I would like to provide a response to this content by first acknowledging the detailed and thorough description of the setup. This level of detail is important in understanding the forces at play in this scenario.

In response to part a, a free-body diagram is a useful tool to visualize the forces acting on an object. In this case, the forces acting on the ball would include its weight (mg), the tension in the upper string (25N), and the tension in the lower string (8.2N). The weight would act downwards, while the tension in the strings would act upwards and towards the center of rotation.

In part b, the calculated tension in the lower string is correct. As for the direction, it is important to note that tension is a vector quantity, meaning it has both magnitude and direction.
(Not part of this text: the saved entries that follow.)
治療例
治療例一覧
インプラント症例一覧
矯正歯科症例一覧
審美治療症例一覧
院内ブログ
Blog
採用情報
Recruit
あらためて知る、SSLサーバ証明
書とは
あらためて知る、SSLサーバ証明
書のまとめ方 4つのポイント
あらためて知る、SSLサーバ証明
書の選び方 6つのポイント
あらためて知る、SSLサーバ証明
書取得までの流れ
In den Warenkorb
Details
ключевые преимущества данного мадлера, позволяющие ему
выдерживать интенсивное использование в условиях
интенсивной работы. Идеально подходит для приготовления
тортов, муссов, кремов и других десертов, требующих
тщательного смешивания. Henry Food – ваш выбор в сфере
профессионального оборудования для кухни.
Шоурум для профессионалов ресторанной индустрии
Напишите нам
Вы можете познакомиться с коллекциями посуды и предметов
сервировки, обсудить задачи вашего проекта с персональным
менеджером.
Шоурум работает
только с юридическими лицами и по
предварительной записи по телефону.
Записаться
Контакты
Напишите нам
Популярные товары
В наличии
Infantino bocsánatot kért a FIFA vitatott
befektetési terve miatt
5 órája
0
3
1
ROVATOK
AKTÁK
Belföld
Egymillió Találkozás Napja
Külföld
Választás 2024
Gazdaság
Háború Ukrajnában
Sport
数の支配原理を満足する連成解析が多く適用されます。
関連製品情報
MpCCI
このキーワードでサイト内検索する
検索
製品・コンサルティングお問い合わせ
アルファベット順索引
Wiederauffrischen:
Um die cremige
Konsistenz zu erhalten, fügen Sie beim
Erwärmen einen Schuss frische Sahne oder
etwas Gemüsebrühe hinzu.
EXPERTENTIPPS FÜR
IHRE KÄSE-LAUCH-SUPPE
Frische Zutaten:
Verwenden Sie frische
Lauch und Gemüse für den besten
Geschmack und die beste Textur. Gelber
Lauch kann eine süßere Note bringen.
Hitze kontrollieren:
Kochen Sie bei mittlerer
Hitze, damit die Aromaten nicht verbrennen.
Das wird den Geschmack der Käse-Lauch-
In this case, the tension in the lower string is acting downwards and to the left, as you have correctly calculated.

For part c, the speed of the ball can be calculated using the formula v = ωr, where ω is the angular velocity and r is the radius of rotation. In this case, the angular velocity can be calculated by dividing the speed in rev/min by 60 seconds, and the radius is 1.0m. It is important to note that the direction of the forces does not affect the calculation of speed, as long as the magnitude of the forces is correct.

In summary, it is important to pay attention to the direction of forces when using vector quantities like tension, but it does not affect the calculations for speed. Keep in mind that tension can be negative based on direction, but it does not change the magnitude of the force. Keep up the good work with your calculations and continue to pay attention to details like direction in your analysis.